# taz.de -- Kommentar Prokon wird Genossenschaft: Sieg der Bürger
       
       > Ein Erfolgsmodell: Die Gläubiger der insolventen Windenergie-Firma Prokon
       > wollen das Projekt als Genossenschaft fortführen.
       
 (IMG) Bild: Die düsteren Wolken verziehen sich.
       
       Respekt! Was die „Freunde von Prokon“ in den letzten Wochen und Monaten auf
       die Beine gestellt haben, [1][ist beachtlich.] Sie konnten den
       Insolvenzverwalter überzeugen, neben dem klassischen Investorenplan noch
       einen Genossenschaftsplan zu entwickeln – ein ausgesprochen seltenes
       Ereignis.
       
       Sie gewannen namhafte Akteure der Ökowirtschaft als Unterstützer. Und sie
       überzeugten am Ende Zehntausende von Gläubigern. Zu erwarten war dieser
       Erfolg zumindest am Anfang nicht.
       
       Die „Freunde von Prokon“ (die es übrigens schon vor dem Insolvenzfall der
       Firma gewissermaßen im Verborgenen gab) agierten im ersten Moment reichlich
       unbeholfen gegenüber der Öffentlichkeit. Doch als es drauf ankam,
       professionalisierten sie sich rasant. So entstand eine Konkurrenz von
       höchster Symbolkraft.
       
       Auf der einen Seite engagierte Menschen, die ihr Bürgerprojekt Energiewende
       weiterhin in der eigenen Hand halten wollen. Auf der anderen Seite mit der
       EnBW ein Unternehmen, das jegliche Energiewende Jahrzehnte lang torpediere,
       der Gesellschaft Milliardenlasten an Atommüll hinterlässt, selbst nach der
       Jahrtausendwende noch in klimaschädliche Kohle fehlinvestierte, und dann
       meinte – inzwischen zwangsgewendet nach Fukushima – , ganzseitige Anzeigen
       in Spiegel & Co. und ein Bündel Bares reichten aus, um sich nun Prokon
       schnappen zu können.
       
       Getäuscht. Und das ist gut so. Die Energiewende war immer zuvorderst ein
       Bürgerprojekt und das muss sie auch bleiben. Während die etablierte
       Energiewirtschaft erst die politischen Nach-Fukuhsima-Kapriolen als
       Energiewende betrachtet, haben viele Bürger schon Jahrzehnte lang Erfahrung
       mit dem Thema. Übrigens wurde das Wort Energiewende bereits im Jahr 1980
       vom Öko-Institut – eine Gründung, die aus dem Wyhl-Widerstand resultierte –
       in einem Buchtitel geprägt. Und nicht 2011 von Angela Merkel.
       
       ## Bürgerenergiewende
       
       Prokon wird nun ein weiteres Kapitel dieser Bürgerenergiewende schreiben.

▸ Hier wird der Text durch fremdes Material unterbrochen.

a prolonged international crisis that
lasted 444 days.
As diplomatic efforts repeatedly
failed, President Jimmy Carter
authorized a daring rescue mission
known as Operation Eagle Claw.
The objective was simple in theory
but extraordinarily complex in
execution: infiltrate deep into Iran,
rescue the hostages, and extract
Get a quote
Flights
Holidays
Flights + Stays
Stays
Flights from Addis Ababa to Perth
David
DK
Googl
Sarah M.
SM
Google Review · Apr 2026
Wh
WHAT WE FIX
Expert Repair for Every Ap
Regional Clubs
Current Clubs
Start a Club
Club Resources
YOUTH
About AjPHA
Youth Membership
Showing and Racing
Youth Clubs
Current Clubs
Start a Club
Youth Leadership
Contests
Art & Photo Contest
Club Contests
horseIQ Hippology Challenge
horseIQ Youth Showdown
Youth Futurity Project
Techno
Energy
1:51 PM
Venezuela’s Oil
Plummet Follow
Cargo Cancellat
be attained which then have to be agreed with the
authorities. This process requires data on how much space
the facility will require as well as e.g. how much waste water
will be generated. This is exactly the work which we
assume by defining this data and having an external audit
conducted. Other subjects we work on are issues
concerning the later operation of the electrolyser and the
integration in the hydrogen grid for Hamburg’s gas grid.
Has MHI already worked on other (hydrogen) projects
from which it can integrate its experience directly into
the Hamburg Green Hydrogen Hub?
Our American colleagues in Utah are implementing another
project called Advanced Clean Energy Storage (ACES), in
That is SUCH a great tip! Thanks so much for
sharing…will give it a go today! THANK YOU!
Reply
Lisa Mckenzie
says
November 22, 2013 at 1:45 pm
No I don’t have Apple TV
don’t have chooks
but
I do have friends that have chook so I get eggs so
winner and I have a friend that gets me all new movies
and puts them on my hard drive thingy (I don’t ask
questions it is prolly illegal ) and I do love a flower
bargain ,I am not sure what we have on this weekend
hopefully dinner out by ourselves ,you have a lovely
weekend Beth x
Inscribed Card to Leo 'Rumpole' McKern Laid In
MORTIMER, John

       Und es ist zu hoffen, dass das Signal – der Wille der Bürger mitzumachen –
       auch in der Politik ankommt. Die hatte sich in der Vergangenheit ja so
       manches ausgedacht, um explizit Bürgerengagement zu torpedieren, durch
       Gesetzes-Ideen, wie das Kapitalanlagegesetzbuch und das
       Kleinanlegerschutzgesetz. Dabei zeigt die Erfahrung eines ganzen
       Jahrhunderts, dass Genossenschaften eine unschlagbar solide
       Unternehmensform sind.
       
       Auch die Unterstützer der Prokon-Genossenschaft kamen schließlich aus gutem
       Hause: Eine Genossenschaftsbank, der die Finanzkrise nicht das geringste
       anhaben konnte, während Großbanken gerettet werden mussten. Und ein
       genossenschaftlicher Energieversorger, der stetige Gewinne schreibt,
       während die börsennotierten Stromkonzerne aus dem letzten Loch pfeifen.
       
       Und so ist es nun den Prokon-Anlegern, die einst einem windigen
       Geschäftsmann aufsaßen, zu wünschen, dass ihre Firma jetzt in ruhigeres
       Fahrwasser gerät. Die Genossenschaft ist die beste Voraussetzung dafür.